▸ **Objective**:
Count the lines in the material below that contain the string "province", matching case exactly, and reply with the number alone.

Collection entries:
BEGIN

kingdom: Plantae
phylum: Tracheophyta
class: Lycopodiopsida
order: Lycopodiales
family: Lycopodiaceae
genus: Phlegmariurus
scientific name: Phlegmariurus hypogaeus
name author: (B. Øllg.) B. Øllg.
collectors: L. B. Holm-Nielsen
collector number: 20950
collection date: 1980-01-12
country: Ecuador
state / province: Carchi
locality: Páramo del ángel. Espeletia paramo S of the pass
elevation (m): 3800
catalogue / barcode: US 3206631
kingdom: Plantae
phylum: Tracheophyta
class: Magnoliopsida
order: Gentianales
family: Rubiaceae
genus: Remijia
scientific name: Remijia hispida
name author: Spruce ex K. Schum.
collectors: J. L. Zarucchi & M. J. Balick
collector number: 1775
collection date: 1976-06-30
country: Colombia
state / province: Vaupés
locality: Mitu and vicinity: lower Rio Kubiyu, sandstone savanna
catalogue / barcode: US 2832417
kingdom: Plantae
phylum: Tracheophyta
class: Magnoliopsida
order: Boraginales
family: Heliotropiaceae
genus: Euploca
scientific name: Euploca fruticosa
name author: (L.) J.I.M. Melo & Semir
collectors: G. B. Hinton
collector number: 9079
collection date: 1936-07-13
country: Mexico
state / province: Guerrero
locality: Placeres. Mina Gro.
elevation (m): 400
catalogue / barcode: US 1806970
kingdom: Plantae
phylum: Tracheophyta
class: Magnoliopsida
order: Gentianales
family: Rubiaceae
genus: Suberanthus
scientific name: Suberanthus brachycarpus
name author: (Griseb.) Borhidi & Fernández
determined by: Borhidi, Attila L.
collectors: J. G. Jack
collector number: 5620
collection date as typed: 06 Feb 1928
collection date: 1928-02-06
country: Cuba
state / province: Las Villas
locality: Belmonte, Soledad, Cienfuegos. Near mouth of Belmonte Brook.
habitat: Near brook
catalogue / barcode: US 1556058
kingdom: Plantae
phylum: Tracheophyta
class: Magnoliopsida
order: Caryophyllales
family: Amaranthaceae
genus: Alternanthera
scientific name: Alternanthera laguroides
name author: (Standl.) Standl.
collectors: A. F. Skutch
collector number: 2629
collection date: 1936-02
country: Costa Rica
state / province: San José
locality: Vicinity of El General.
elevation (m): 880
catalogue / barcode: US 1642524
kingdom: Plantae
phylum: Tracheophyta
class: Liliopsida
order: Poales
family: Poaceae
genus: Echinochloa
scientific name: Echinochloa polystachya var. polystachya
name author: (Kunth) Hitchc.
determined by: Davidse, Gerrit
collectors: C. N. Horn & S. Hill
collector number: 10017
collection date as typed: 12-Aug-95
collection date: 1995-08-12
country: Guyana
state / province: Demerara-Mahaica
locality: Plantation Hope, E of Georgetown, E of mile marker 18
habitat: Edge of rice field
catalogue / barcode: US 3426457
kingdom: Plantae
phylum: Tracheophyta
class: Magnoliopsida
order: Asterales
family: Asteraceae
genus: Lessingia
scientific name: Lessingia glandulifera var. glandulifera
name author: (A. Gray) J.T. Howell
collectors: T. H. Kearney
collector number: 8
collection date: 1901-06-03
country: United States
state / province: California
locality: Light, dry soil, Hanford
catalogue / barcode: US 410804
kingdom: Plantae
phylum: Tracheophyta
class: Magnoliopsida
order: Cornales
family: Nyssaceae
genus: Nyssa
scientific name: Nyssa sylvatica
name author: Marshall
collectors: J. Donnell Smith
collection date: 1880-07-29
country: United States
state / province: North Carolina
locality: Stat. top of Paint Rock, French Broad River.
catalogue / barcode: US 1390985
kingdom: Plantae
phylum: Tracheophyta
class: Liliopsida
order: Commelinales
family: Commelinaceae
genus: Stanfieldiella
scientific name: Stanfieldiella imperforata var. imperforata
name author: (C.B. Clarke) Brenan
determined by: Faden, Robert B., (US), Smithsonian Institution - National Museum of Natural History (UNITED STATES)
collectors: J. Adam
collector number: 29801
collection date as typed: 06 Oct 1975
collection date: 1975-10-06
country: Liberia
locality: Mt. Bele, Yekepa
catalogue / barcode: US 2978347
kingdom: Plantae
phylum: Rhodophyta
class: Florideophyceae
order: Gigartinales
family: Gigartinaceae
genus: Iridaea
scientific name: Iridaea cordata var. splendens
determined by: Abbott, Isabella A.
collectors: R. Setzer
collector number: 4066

END

▸ **Written response**:
8